Thanks everyone for helping me think more clearly about this matter. I've got a lot more thinking to do yet.
Some quick thoughts.
The "evaluation" is an overall evaluation of the clinic's approach, not of the individual patient. Prior to using any assessment, it would be tested over a period of time with ME patients, and some sort of measure of variability obtained. Minor changes like a pyjama day or not would vanish under those natural variations. After all, if a clinic is claiming success, it needs to be well above any natural variations.
The reason for only asking for details for one day is to reduce load and aim at accuracy. There would have to be some sort of spiel about perhaps choosing a couple of "normal" days in advance to complete the clock chart, and perhaps use the second day as the one to answer the questions.

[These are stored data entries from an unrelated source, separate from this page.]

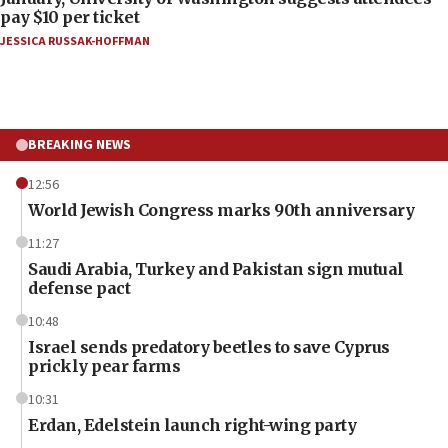
pay $10 per ticket
JESSICA RUSSAK-HOFFMAN
BREAKING NEWS
12:56
World Jewish Congress marks 90th anniversary
11:27
Saudi Arabia, Turkey and Pakistan sign mutual
defense pact
10:48
Israel sends predatory beetles to save Cyprus
prickly pear farms
10:31
Erdan, Edelstein launch right-wing party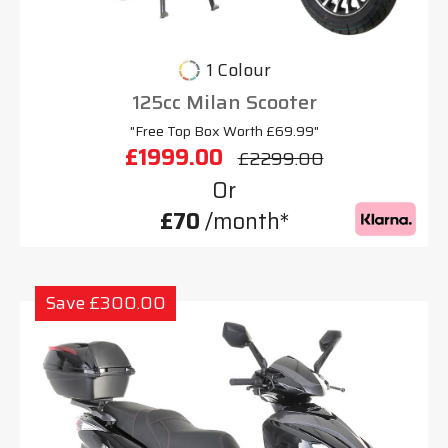
1 Colour
125cc Milan Scooter
"Free Top Box Worth £69.99"
£1999.00
£2299.00
Or
£70
/month*
Save £300.00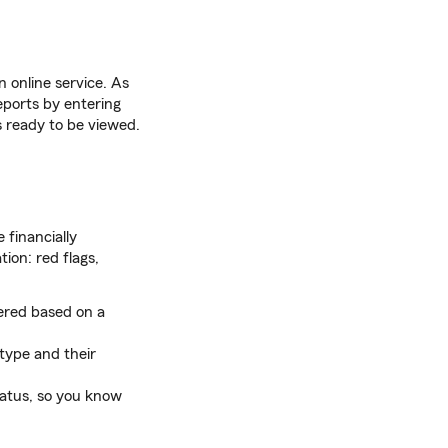
n online service. As
reports by entering
is ready to be viewed.
 financially
ion: red flags,
hered based on a
type and their
tatus, so you know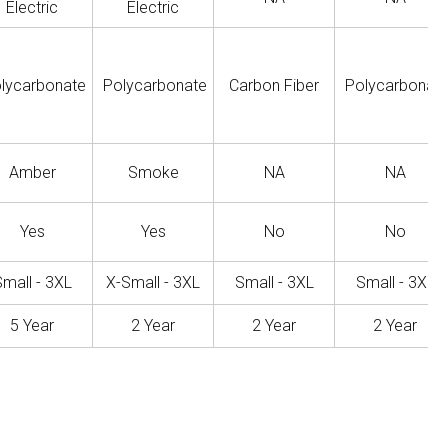
Electric
Electric
lycarbonate
Polycarbonate
Carbon Fiber
Polycarbonat
Amber
Smoke
NA
NA
Yes
Yes
No
No
mall - 3XL
X-Small - 3XL
Small - 3XL
Small - 3XL
5 Year
2 Year
2 Year
2 Year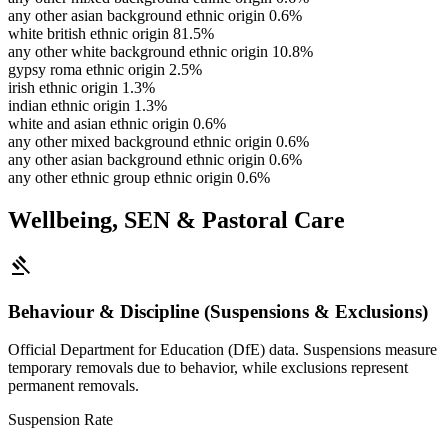
any other asian background ethnic origin
0.6%
white british ethnic origin
81.5%
any other white background ethnic origin
10.8%
gypsy roma ethnic origin
2.5%
irish ethnic origin
1.3%
indian ethnic origin
1.3%
white and asian ethnic origin
0.6%
any other mixed background ethnic origin
0.6%
any other asian background ethnic origin
0.6%
any other ethnic group ethnic origin
0.6%
Wellbeing, SEN & Pastoral Care
gavel
Behaviour & Discipline (Suspensions & Exclusions)
Official Department for Education (DfE) data. Suspensions measure
temporary removals due to behavior, while exclusions represent
permanent removals.
Suspension Rate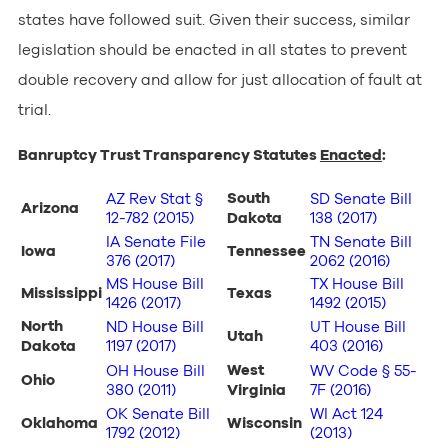
states have followed suit. Given their success, similar
legislation should be enacted in all states to prevent
double recovery and allow for just allocation of fault at
trial.
Banruptcy Trust Transparency Statutes
Enacted
:
South
AZ Rev Stat §
SD Senate Bill
Arizona
12-782 (2015)
Dakota
138 (2017)
IA Senate File
TN Senate Bill
Iowa
Tennessee
376 (2017)
2062 (2016)
MS House Bill
TX House Bill
Mississippi
Texas
1426 (2017)
1492 (2015)
North
ND House Bill
UT House Bill
Utah
Dakota
1197 (2017)
403 (2016)
West
OH
House Bill
WV Code § 55-
Ohio
380 (2011)
Virginia
7F (2016)
OK Senate Bill
WI Act 124
Oklahoma
Wisconsin
1792 (2012)
(2013)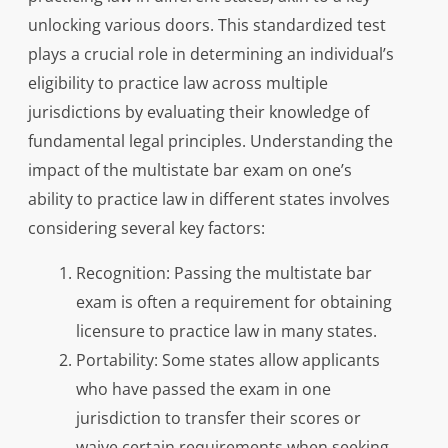
unlocking various doors. This standardized test
plays a crucial role in determining an individual’s
eligibility to practice law across multiple
jurisdictions by evaluating their knowledge of
fundamental legal principles. Understanding the
impact of the multistate bar exam on one’s
ability to practice law in different states involves
considering several key factors:
Recognition: Passing the multistate bar
exam is often a requirement for obtaining
licensure to practice law in many states.
Portability: Some states allow applicants
who have passed the exam in one
jurisdiction to transfer their scores or
waive certain requirements when seeking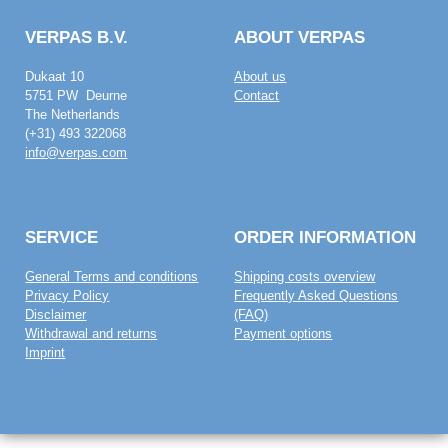
VERPAS B.V.
ABOUT VERPAS
Dukaat 10
About us
5751 PW Deurne
Contact
The Netherlands
(+31) 493 322068
info@verpas.com
SERVICE
ORDER INFORMATION
General Terms and conditions
Shipping costs overview
Privacy Policy
Frequently Asked Questions
Disclaimer
(FAQ)
Withdrawal and returns
Payment options
Imprint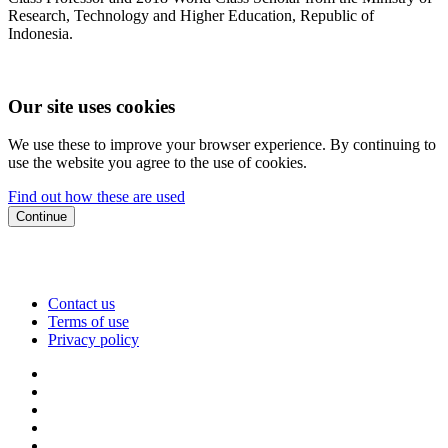
Research, Technology and Higher Education, Republic of
Indonesia.
Our site uses cookies
We use these to improve your browser experience. By continuing to
use the website you agree to the use of cookies.
Find out how these are used
Continue
Contact us
Terms of use
Privacy policy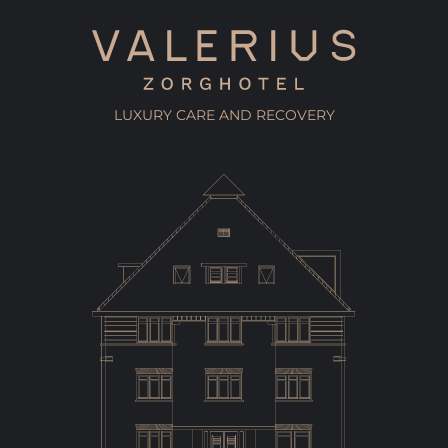
LUXURY CARE AND RECOVERY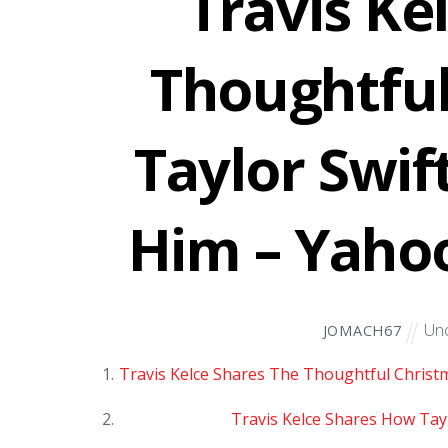
Travis Ke
Thoughtful
Taylor Swif
Him – Yaho
Unc
JOMACH67
Travis Kelce Shares The Thoughtful Christm
Travis Kelce Shares How Tayl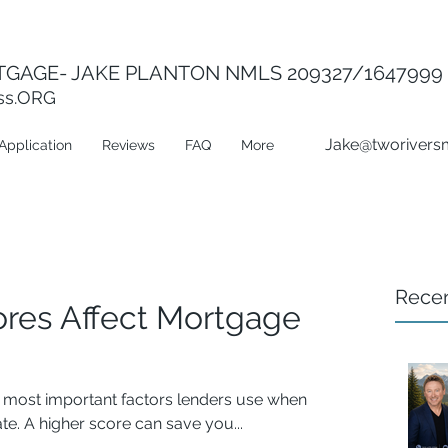
GAGE- JAKE PLANTON NMLS 209327/1647999
ss.ORG
Jake@tworivers
Application
Reviews
FAQ
More
Recen
ores Affect Mortgage
he most important factors lenders use when
e. A higher score can save you...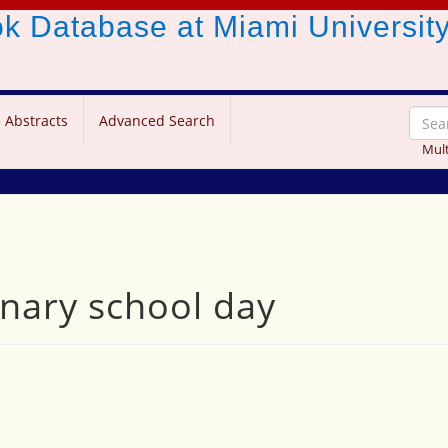
ook Database
at Miami Universit
 Abstracts
Advanced Search
Mult
nary school day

I did think about electronic methods, such as fitbits etc., but decided firstly that they were too inaccurate, and secondly that they did not easily select energy-sapping tasks, such as driving or trying to arrange house insurance: the emphasis was on physical movement. One problem that reared its head when I was trying to work out why PACE had ordered so few trackers for their 640 patients was the sheer complexity of getting them returned, the data uploaded, and ready for the next patient. When you start to factor in weekends, holidays, delays in the post etc. it gets very messy.
It's interesting, Jon, that you were able to discuss the difficulties of assessing success in teaching maths with your daughter: I had envisaged having to explain the complexities. I also think that Peter's list is very relevant. But surely the point is not so much that we have to measure "success" with such a difficult condition, in which normal ideas of success are inappropriate, but that we need to measure effectiveness, for which Peter's list is very important. I think that there could be two important outcomes from such an analysis. The first is that clinics stop claiming major success in treating the condition, and the second that unhelpful practices or attitudes are highlighted.
As head of maths, even knowing that the analysis was difficult and potentially misleading, I spent a lot of time on it each year. It helped me pinpoint areas that needed improvement. Obviously it had to be combined with other sources of information and professional knowledge, but it kept me focused on the task of making the department as good as it could be. Do specialists running departments have that pressure and do they have suitable methods of looking at that?